Records for the exercise:
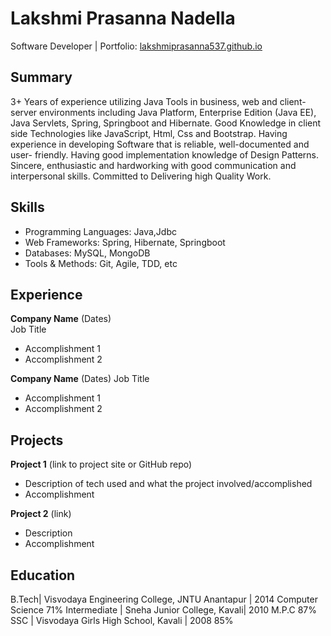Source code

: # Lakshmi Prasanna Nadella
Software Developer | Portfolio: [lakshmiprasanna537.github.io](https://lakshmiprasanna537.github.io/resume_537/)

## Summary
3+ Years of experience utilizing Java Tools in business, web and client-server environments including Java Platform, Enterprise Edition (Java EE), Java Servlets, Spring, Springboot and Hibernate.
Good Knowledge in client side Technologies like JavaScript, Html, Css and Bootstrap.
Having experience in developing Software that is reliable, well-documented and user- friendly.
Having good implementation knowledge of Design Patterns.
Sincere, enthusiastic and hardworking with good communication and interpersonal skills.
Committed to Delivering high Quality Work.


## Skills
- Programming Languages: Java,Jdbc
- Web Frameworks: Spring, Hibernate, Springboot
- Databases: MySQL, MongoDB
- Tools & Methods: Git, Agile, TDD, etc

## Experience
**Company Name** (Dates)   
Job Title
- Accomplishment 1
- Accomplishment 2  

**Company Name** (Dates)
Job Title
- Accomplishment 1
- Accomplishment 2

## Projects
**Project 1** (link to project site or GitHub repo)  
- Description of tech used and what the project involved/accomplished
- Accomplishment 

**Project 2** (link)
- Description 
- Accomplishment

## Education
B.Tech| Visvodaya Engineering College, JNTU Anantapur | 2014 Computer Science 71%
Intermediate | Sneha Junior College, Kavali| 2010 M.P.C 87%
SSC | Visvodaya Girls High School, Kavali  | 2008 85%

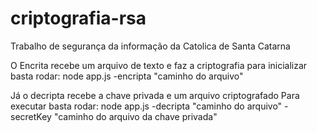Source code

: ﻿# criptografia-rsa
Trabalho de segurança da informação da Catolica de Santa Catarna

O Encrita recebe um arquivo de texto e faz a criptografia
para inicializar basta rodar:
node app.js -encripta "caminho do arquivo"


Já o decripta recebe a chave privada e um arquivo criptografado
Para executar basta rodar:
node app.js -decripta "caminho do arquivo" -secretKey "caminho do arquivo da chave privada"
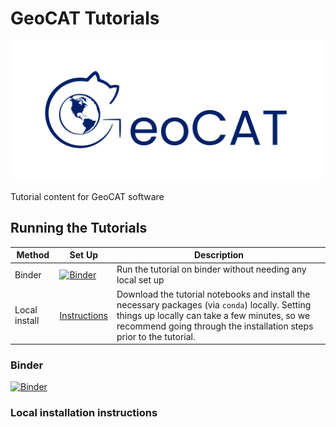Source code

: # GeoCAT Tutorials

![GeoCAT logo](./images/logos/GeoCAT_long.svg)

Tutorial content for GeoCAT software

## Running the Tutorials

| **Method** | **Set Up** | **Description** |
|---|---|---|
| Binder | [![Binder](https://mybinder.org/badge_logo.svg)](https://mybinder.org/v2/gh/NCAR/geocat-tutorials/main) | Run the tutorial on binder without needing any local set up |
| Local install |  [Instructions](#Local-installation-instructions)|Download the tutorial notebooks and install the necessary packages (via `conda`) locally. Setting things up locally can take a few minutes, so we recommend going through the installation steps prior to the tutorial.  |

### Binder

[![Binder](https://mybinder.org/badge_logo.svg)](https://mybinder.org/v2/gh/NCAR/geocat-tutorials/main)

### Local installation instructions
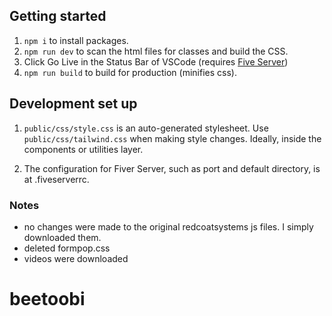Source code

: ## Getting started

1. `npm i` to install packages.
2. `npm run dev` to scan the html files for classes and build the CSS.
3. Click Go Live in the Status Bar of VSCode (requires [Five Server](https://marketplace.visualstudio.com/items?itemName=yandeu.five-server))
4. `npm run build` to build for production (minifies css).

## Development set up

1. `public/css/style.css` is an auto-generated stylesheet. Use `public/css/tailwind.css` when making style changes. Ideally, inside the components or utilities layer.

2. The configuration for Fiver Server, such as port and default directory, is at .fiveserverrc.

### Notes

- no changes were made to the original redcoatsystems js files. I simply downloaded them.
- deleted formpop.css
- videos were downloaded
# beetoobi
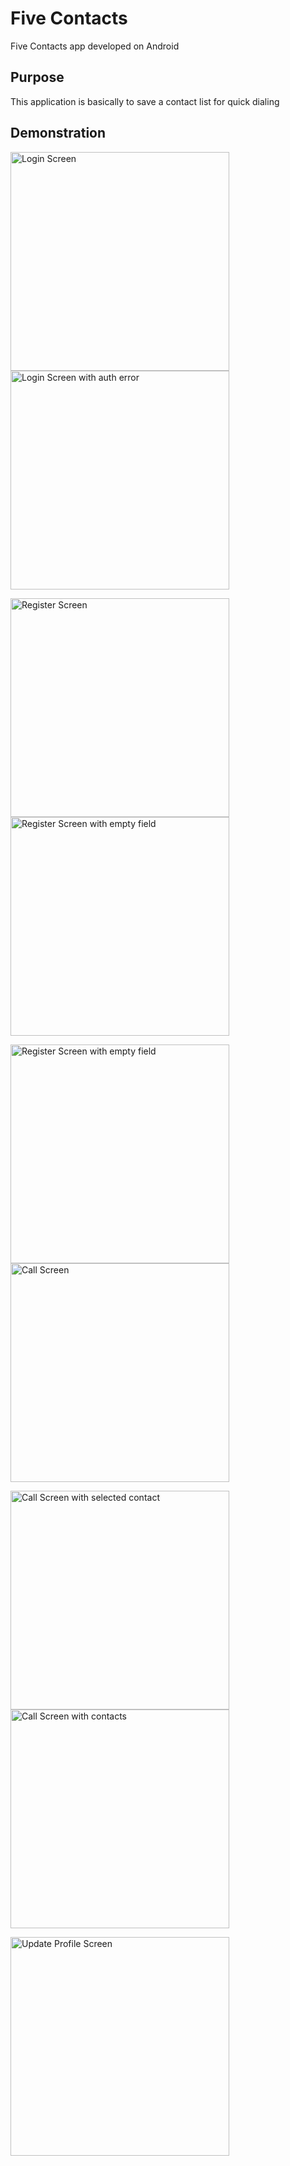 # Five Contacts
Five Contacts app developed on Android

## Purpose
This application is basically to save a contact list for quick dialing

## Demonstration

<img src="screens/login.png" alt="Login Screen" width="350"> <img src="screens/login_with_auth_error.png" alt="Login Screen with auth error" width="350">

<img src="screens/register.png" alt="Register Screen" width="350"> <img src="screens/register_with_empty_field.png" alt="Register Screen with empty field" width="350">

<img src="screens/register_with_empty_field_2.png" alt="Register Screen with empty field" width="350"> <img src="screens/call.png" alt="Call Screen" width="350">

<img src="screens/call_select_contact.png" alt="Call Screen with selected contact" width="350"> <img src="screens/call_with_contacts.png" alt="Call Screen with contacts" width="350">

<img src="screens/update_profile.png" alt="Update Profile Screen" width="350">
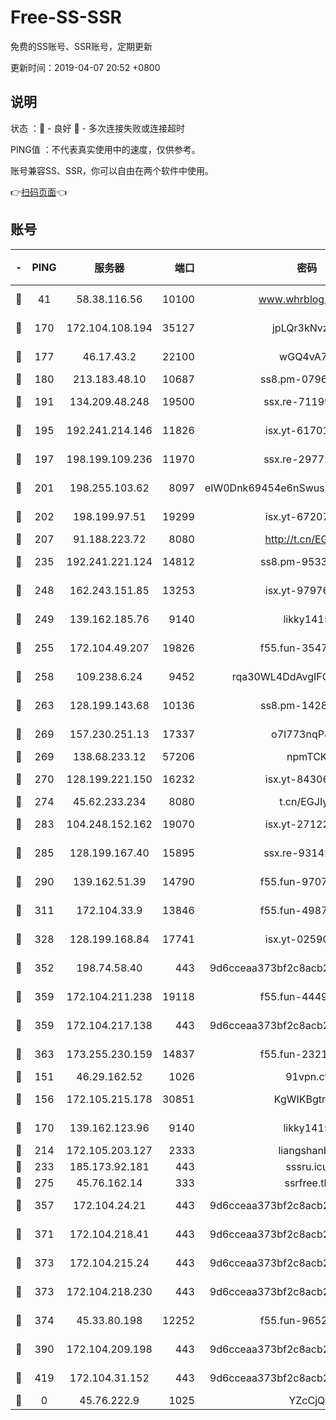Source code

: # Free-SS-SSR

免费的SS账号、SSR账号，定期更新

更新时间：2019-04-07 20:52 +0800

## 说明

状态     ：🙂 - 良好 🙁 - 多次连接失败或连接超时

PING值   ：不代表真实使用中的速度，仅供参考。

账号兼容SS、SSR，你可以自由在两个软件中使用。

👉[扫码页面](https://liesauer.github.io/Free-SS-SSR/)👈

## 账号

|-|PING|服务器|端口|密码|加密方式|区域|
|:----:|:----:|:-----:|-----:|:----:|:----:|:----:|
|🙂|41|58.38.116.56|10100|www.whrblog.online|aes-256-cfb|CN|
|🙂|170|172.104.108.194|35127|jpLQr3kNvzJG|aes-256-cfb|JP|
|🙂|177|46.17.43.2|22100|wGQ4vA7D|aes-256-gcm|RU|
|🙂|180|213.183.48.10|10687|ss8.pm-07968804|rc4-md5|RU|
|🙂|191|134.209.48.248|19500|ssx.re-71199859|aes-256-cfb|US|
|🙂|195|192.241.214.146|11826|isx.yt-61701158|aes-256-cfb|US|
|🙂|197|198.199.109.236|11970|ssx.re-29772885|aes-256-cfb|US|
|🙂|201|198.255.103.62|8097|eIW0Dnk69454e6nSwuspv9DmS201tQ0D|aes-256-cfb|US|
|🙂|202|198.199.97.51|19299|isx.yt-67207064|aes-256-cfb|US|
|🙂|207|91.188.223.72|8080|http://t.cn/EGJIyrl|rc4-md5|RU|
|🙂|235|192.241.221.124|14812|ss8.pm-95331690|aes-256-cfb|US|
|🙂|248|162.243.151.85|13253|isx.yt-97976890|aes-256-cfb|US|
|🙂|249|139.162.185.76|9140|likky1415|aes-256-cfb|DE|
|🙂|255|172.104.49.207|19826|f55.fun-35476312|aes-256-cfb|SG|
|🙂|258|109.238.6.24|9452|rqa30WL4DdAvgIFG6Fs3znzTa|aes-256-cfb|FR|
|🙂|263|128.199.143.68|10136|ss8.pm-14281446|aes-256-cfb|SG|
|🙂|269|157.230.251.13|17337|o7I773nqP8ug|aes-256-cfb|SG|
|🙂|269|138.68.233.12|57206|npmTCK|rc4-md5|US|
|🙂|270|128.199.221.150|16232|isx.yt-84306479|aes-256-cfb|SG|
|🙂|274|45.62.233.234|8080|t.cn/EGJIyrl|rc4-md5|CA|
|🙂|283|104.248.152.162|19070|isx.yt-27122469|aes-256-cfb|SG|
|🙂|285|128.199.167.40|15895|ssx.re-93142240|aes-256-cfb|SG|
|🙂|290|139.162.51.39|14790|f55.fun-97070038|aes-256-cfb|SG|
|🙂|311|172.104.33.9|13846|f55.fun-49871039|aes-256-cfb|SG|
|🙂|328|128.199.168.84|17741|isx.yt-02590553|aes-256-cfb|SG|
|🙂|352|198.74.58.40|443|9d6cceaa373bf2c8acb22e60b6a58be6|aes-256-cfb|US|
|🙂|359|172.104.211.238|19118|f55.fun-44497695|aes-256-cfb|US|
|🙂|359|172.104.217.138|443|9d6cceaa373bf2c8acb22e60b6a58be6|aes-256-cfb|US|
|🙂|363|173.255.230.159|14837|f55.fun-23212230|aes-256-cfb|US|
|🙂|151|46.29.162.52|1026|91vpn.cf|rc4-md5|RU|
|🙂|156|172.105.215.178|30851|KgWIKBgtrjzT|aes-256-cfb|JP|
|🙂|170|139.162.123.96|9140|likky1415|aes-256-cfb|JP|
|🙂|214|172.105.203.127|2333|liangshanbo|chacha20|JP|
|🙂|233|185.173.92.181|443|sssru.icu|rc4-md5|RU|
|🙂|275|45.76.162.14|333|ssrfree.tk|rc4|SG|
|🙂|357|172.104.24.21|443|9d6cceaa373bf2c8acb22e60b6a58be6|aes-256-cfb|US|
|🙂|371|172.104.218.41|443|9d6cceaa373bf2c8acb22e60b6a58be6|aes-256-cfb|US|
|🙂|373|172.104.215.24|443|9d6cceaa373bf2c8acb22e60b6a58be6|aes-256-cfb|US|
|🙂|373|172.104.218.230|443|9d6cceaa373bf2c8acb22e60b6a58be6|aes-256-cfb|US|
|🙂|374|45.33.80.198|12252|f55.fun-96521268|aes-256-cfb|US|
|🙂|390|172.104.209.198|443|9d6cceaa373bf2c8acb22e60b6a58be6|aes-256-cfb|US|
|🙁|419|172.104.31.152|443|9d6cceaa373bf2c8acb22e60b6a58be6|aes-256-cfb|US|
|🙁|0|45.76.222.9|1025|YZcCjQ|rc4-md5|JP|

Directive: Please list every line in the items above that contains the word "criptografia", copying each line in full.

Task output:
: ﻿# criptografia-rsa
O Encrita recebe um arquivo de texto e faz a criptografia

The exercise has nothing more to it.